Robert Fludd, the leading English occultist, was an approximate contemporary of Bacon. Bacon himself has often been held to have been some kind of occultist, and, even more questionably, to have been a member of the Rosicrucian order, but the sort of “natural magic” he espoused and advertised was altogether different from that of the esoteric philosophers. There was a fourth mode of Renaissance thought outside England to which Bacon’s thinking bore some affinity. Like that of the humanists it was inspired by Plato, at least to some extent, but by another part of his thought, namely its cosmology. This was the boldly systematic nature-philosophy of Nicholas of Cusa and of a number of Italians, in particular Bernardino Telesio, Francesco Patrizi, Tommaso Campanella, and Giordano Bruno. Nicholas of Cusa and Bruno were highly speculative, but Telesio and, up to a point, Campanella affirmed the primacy of sense perception. In a way that Bacon was later to elaborate formally and systematically, they held knowledge of nature to be a matter of extrapolating from the findings of the senses. There is no allusion to these thinkers in Bacon’s writings. But although he was less metaphysically adventurous than they were, he shared with them the conviction that the human mind is fitted for knowledge of nature and must derive it from observation, not from abstract reasoning.

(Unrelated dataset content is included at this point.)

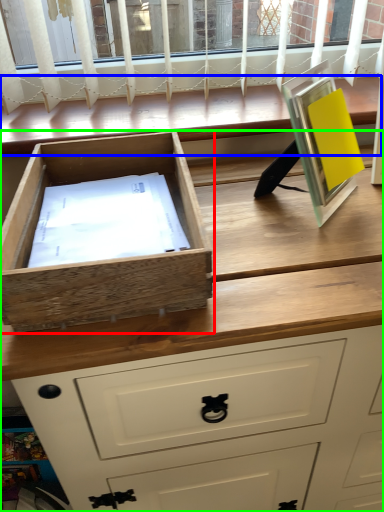
Question: Estimate the real-world distances between objects in this image. Which object is closer to drawer (highlighted by a red box), window (highlighted by a blue box) or chest of drawers (highlighted by a green box)?

Choices:
 (A) window
 (B) chest of drawers

Answer: (B)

Bacon’s personality has usually been regarded as unattractive: he was cold-hearted, cringed to the powerful, and took bribes, and then had the impudence to say he had not been influenced by them. There is no reason to question this assessment in its fundamentals. It was a hard world for someone in his situation to cut a good figure in, and he did not try to do so. The grimly practical style of his personality is reflected in the particular service he was able to provide of showing a purely secular mind of the highest intellectual power at work. No one who wrote so well could have been insensitive to art. But no one before him had ever quite so uncompromisingly excluded art from the cognitive domain. Bacon championed the inductive method in science. This means you move from specific facts to a general rule. You do not start with a hypothesis or theory. It has been suggested that Bacon’s thought received proper recognition only with 19th-century biology, which, unlike mathematical physics, really is Baconian in procedure. Darwin undoubtedly thought so. Bacon’s belief that a new science could contribute to the relief of man’s estate also had to await its time. In the 17th century the chief inventions that flowed from science were of instruments that enabled science to progress further. Today Bacon is best known among philosophers as the symbol of the idea, widely held to be mistaken, that science is inductive. Although there is more to his thought than that, it is, indeed, central; but even if it is wrong, it is as well to have it so boldly and magnificently presented.